TEXTO DEL EJERCICIO —
########################################

Confusión digital

Confusión digital

Confusión digital

Armando Ojeda

A menudo recurrimos a hablar de la llamada ‘brecha digital’ para aludir, por ejemplo, a la fractura social que se produce entre el segmento de la población que conoce, domina y tiene la posibilidad real de poder permanecer conectado a los espacios digitales y aquél otro que carece de los medios o de la mínima formación necesaria para ello. Una cuestión que, en efecto, divide a la sociedad… y que podemos circunscribir a situaciones que se dan más a menudo de lo deseable.

En general, cuando se presenta al gran público una cuestión relevante que se ha suscitado en torno a la tecnología y a su desarrollo se tiende al reduccionismo, a la simplificación y al empleo de memes o imágenes potentes, que invitan emitir juicios de valor absolutos sobre si conviene o no propiciar ese avance tan alucinante que nos acerca un poco más al futuro.

Como si pudiéramos elegir. La historia nos dice que la especie humana va a seguir explorando al máximo las posibilidades de sus nuevos adelantos tecnológicos, porque así ha sido desde que el primer homínido cogió un palo y lo convirtió en una herramienta. Sólo las cuestiones éticas (a las que recurrimos mucho menos de lo que cabría esperar) o el ecosistema capitalista (que por sí solo determina qué prospera y qué no) encauzan este desarrollo tecnológico.

########################################

ACTIVIDADES PROPUESTAS —
1) Responde a partir del texto sobre la confusión digital:
(a) ¿A qué segmento de la población se contrapone el que conoce, domina y puede permanecer conectado a los espacios digitales?
(b) ¿Desde qué momento, según la historia, explora la especie humana al máximo sus adelantos tecnológicos?
(c) ¿Qué dos factores encauzan el desarrollo tecnológico?
2) Según el texto sobre la confusión digital, ¿a qué se tiende cuando se presenta al gran público una cuestión relevante sobre la tecnología? Enumera todo lo que menciona.
3) Prosigue el texto sobre la confusión digital a partir de su última oración.

########################################

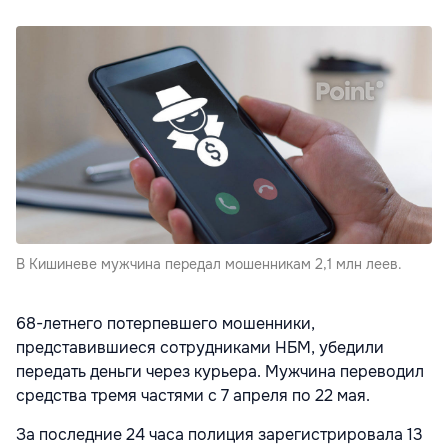
В Кишиневе мужчина передал мошенникам 2,1 млн леев.
68-летнего потерпевшего мошенники,
представившиеся сотрудниками НБМ, убедили
передать деньги через курьера. Мужчина переводил
средства тремя частями с 7 апреля по 22 мая.
За последние 24 часа полиция зарегистрировала 13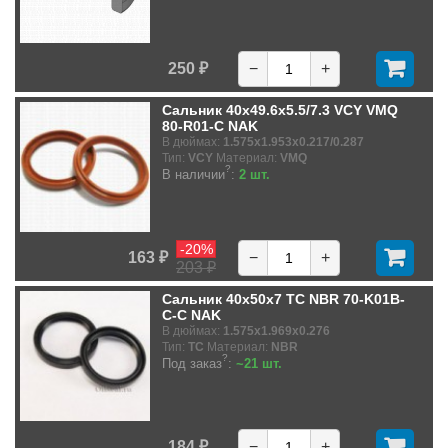
250 ₽
−
+
Сальник 40x49.6x5.5/7.3 VCY VMQ
80-R01-C NAK
В дюймах:
1.575x1.953x0.217/0.287
Тип:
VCY
Материал:
VMQ
?
В наличии
:
2 шт.
-20%
163 ₽
−
+
203 ₽
Сальник 40x50x7 TC NBR 70-K01B-
C-C NAK
В дюймах:
1.575x1.969x0.276
Тип:
TC
Материал:
NBR
?
Под заказ
:
~21 шт.
184 ₽
−
+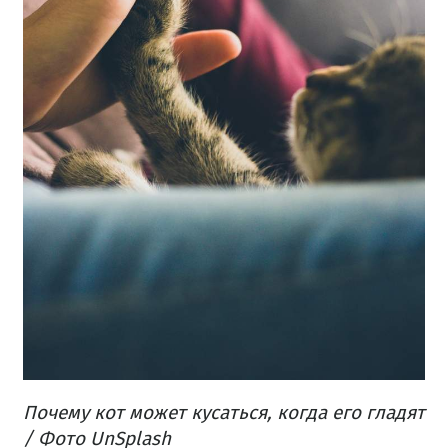
Почему кот может кусаться, когда его гладят
/ Фото UnSplash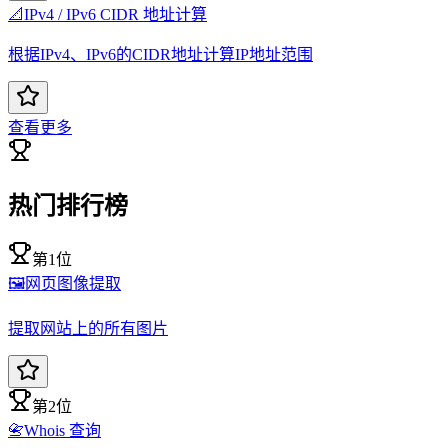
📐
IPv4 / IPv6 CIDR 地址计算
根据IPv4、IPv6的CIDR地址计算IP地址范围
查看更多
热门排行榜
第1位
🖼️
网页图像提取
提取网站上的所有图片
第2位
📇
Whois 查询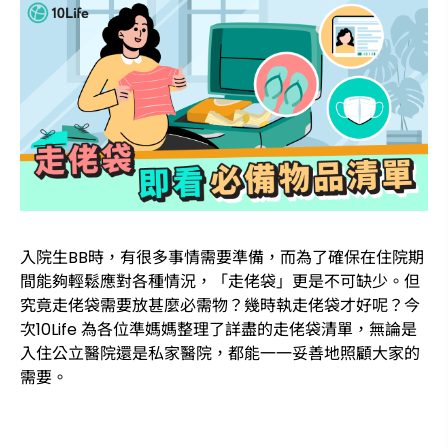
入院生BB時，有很多事情需要準備，而為了確保在住院期
間能夠輕鬆應對各種情況，「走佬袋」更是不可缺少。但
究竟走佬袋需要放甚麼必需物？幾時執走佬袋才好呢？今
次10Life 為各位準媽媽整理了詳盡的走佬袋清單，無論是
入住公立醫院還是私家醫院，都能一一妥善地照顧大家的
需要。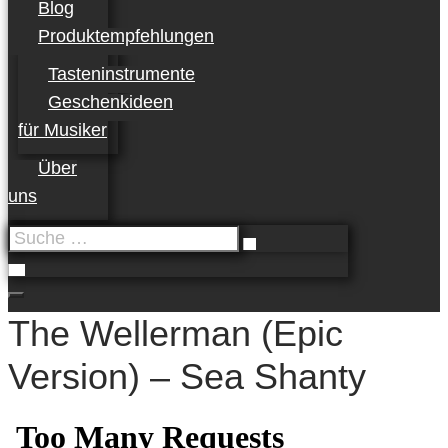
Blog
Produktempfehlungen
Tasteninstrumente
Geschenkideen
für Musiker
Über
uns
Suche
…
The Wellerman (Epic
Version) – Sea Shanty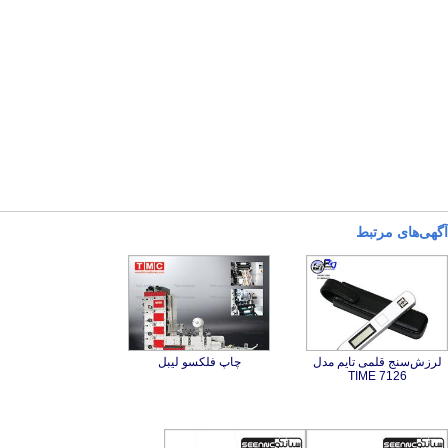
آگهی‌های مرتبط
لرزش‌سنج قلمی تایم مدل
چاپ فلکسو لیبل
TIME 7126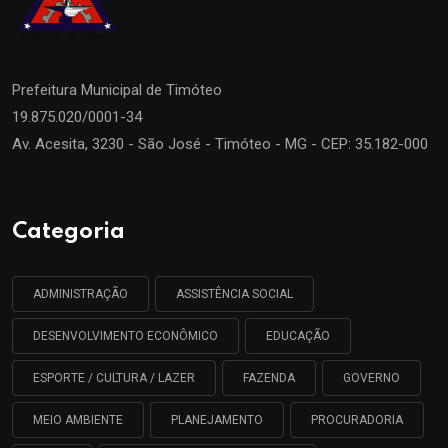
Prefeitura Municipal de
Timóteo
19.875.020/0001-34
Av. Acesita, 3230 - São José - Timóteo - MG - CEP: 35.182-000
Categoria
ADMINISTRAÇÃO
ASSISTÊNCIA SOCIAL
DESENVOLVIMENTO ECONÔMICO
EDUCAÇÃO
ESPORTE / CULTURA / LAZER
FAZENDA
GOVERNO
MEIO AMBIENTE
PLANEJAMENTO
PROCURADORIA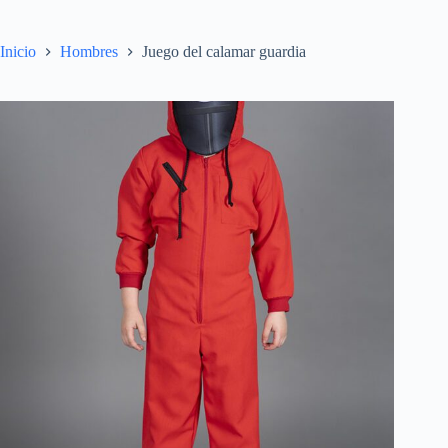
Inicio
Hombres
Juego del calamar guardia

########################################

SOLUCIONES DEL EJERCICIO —
1)
(a) Al que carece de los medios o de la mínima formación necesaria para ello.
(b) Desde que el primer homínido cogió un palo y lo convirtió en una herramienta.
(c) Las cuestiones éticas y el ecosistema capitalista.

2) El reduccionismo; la simplificación; el empleo de memes o imágenes potentes.

3)
Algo paradigmático al respecto es lo que se vive en este 2023 con el impactante efecto que ha tenido el ya célebre chat GPT 4 en medios de comunicación y masas. No han faltado las opiniones que, con conciencia post-apocalíptica, nos alertan de los peligros de un inteligencia artificial capaz de tomar decisiones relevantes por sí misma y sin atender a nuestros intereses como especie. Pocas han sido las que han aludido al chat GPT como lo que es: en esencia (que me disculpen los especialistas), un sofisticado generador de texto que nos permite ahorrarnos mucho tiempo y esfuerzo en tareas mecánicas y de gestión de datos.

Es más, se han aludido a esos peligros de la IA, terrible herramienta que permite la manipulación de imágenes y vídeos y propicia la desinformación. Cosas que ya existían y se han venido empleando recurrentemente antes de que Open IA presentara su epatante nuevo chat. Que, por cierto, ha cogido con el paso cambiado a muchas gigantes tecnológicas (y no tecnológicas), que buscan el tiempo necesario para igualar el escenario de capacidades y no ver amenazada su posición dominante en el mercado. Porque esto sí que tiene todos los condicionantes para ser la gran revolución inmediata.

En síntesis, y una vez más, se ha producido entre la audiencia y los grandes medios un efecto de confusión digital, atribuyendo a un avance propiedades que no son inherentes al mismo y simplificando sus efectos. Es cierto que podemos abrir un debate interesante sobre los peligros de la IA, y que cualquier adelanto en ese campo nos invitará, de nuevo, a pensar como un invento tan maravilloso como la televisión fue explotado de primeras por los nazis y los aficionados a la propaganda política extrema. Es cierto, también, que el principal peligro seguimos siendo nosotros mismos, capaz de convertir en arma el ingenio más sofisticado.

Y no es más cierto, como diría el jurista boomer, que en todas estas historias todo el mundo parece tener una sólida opinión sin apenas conocer el invento. Esto es, sin haberlo probado, utilizado, evaluado y sopesado de primera mano. Cuando a un profesor le cuentan que sus alumnos han hecho los deberes con el Chat GPT se escandaliza; cuando le comentan que el mismo chat le puede elaborar la programación del año pone cara de póker. Es así.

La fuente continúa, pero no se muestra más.